The purpose of these elements is to tell the common people that India was a backward place divided into several small units that had nothing in common; and that the British wove all those States together into one country. As we get down to debunking that false propaganda, we come to another historical reality -- that cannot be lost sight of. This reality tells the actual story of India. This is the story that highlights how India had been one single cultural civilisation spread over the vast subcontinental land-mass. Every Indian living anywhere in that place thought himself to be the citizen of a common culturally-united nation. He travelled across the length and breadth of India through different States, visiting places of pilgrimage, bowing to deities in temples and shrines, seeking blessings from the sages whose hermitages dotted the vast landscape. The people -- men and women and children -- from deep south made their way to the high north of the Himalayas. The people from the eastern States travelled to the western ghats. This massive tourist activity was for multiple reasons -- religious pilgrimages, educational excursions, commercial pursuits, political ambassadorial duties, military campaigns. Throngs of artists and litterateurs and academics and scholars travelled individually or in groups to different parts of the country to establish their primacy in a pursuit, or to get connected with their equals in those parts.

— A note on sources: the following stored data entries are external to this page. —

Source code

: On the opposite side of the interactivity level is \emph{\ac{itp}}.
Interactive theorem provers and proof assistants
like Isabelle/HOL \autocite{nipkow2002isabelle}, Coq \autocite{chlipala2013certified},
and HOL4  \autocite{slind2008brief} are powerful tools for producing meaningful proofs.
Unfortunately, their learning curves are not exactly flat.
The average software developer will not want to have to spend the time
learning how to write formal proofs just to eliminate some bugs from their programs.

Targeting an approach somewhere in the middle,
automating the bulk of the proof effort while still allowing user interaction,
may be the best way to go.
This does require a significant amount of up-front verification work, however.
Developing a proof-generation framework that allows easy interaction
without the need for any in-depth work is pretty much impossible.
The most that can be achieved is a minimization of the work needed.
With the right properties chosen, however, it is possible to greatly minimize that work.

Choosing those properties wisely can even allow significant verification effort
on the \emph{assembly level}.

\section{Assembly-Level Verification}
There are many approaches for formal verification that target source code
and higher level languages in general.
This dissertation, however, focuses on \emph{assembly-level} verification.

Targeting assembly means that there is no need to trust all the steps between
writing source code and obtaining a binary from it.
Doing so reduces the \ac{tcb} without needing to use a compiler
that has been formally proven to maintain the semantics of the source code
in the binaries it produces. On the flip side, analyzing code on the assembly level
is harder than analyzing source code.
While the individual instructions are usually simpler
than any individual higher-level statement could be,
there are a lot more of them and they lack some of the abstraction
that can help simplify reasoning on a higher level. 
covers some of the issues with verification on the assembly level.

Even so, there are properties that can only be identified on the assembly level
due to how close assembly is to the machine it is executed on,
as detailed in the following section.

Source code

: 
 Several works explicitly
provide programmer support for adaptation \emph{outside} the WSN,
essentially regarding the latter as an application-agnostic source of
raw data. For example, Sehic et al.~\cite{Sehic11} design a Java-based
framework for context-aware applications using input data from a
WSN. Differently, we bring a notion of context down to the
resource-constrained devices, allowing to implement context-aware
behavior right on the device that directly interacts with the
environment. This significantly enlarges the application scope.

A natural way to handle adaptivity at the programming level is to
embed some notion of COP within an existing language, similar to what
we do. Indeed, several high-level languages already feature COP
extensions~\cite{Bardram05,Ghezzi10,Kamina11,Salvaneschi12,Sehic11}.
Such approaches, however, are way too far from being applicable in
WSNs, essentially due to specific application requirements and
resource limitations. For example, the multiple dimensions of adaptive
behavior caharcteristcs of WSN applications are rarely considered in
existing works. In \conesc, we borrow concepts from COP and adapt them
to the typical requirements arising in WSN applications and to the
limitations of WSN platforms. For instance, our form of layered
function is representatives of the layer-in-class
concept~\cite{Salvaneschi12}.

That was how a little boy who had yet to enter his teens walked thousands of kilometers from Kerala to central India to meet his guru Govind Yati -- who converted the little fellow into Adi Shankaracharya. In turn, Adi Shankaracharya continued his work by establishing his mutts in four corners of India. In his short lifetime of about 32 years, Adi Shankaracharya toured the country on foot twice and bound the people together in a wonderfully-conceptualised nationhood. But then, he was only following what the Indians had been doing for countless centuries. And the numbers of such people on the move often were in countless thousands on any given day round the year across enormous timeline whose definition is beyond one’s capacity. This inland movement was only one part of the overall national activity. The other part was all the more interesting.
Thousands of Indian people sailed across seas in ships of amazing engineering to different countries -- from Somnath in west coast in Gujarat, from Mahabalipuram on the east coast in southern part of Tamil Nadu and from several other international ports on the long shoreline of nearly 9,000 kilometers to more than a hundred countries around the globe -- not only engaging in trade and commerce, but also in military and cultural diplomacy. In the process, countless Indian rulers established their overseas kingdoms and governed those lands and established firm Indian footprint there, whose evidence is available even now. And in each of those countries, all these people were known as INDIANS -- from the massive, prosperous land which the world called India or Hindustan or Bharatvarsh. If India were not one single nation, how could the world call the people from that country as Indians? And this answers the dirty propaganda fully and effectively. The evidence of this ancient reality is found reflected even today in Indian homes at all corners of the country, in all segments of the larger Indian society -- by way of verses and songs and stories and accounts of historical and historic events in Sanskrit and all other Indian languages -- as was described at the outset in this article. And that boy in the family bathroom can be anywhere -- in Kerala or in Kashmir or in Bengal or in Rajasthan or in Madhya Pradesh or in Andhra Pradesh or in Arunachal Pradesh or in Haryana and Punjab or in Karnataka or even in the far off Andamans and Lakshdweep isles. W hen India became free from the British control, the new Indian leadership recognised this historical truth very clearly -- no matter the subsequent distortions by some vested interests that aimed at causing trouble in the country.
The rulers of new India ensured that the diverse princely States came under one flag and were bound by a common Constitution. And nothing of this was ever done by the British. They may have introduced common laws -- but all those were more for the convenience of administration, and definitely not with an idea of binding the country together. They also developed railway and roadway networks and postal services etc. But again, that was for the rulers’ advantage and convenience and not for the people’s benefits. For, had the British wanted to unite India as one single entity, they would not have milked its economy dry; would not have damaged and distorted its history beyond recognition, destroyed its industry and agriculture beyond redemption, and demolished its fine age-old institutions of learning that numbered in thousands across landscape.
If the British had cared for India, their officers would not have allowed Jallianwala Bagh to take place -- as just one example! It is time we Indians understood this historical reality, and recognised that Indian has been ancient civilisation that was bound together by a strong eco-system of cultural nationalism. This reminder is not being offered as a revivalist ideology; this is being presented with a clear idea of debunking false propaganda by some unholy elements that have ill of the country as part of their hidden agenda.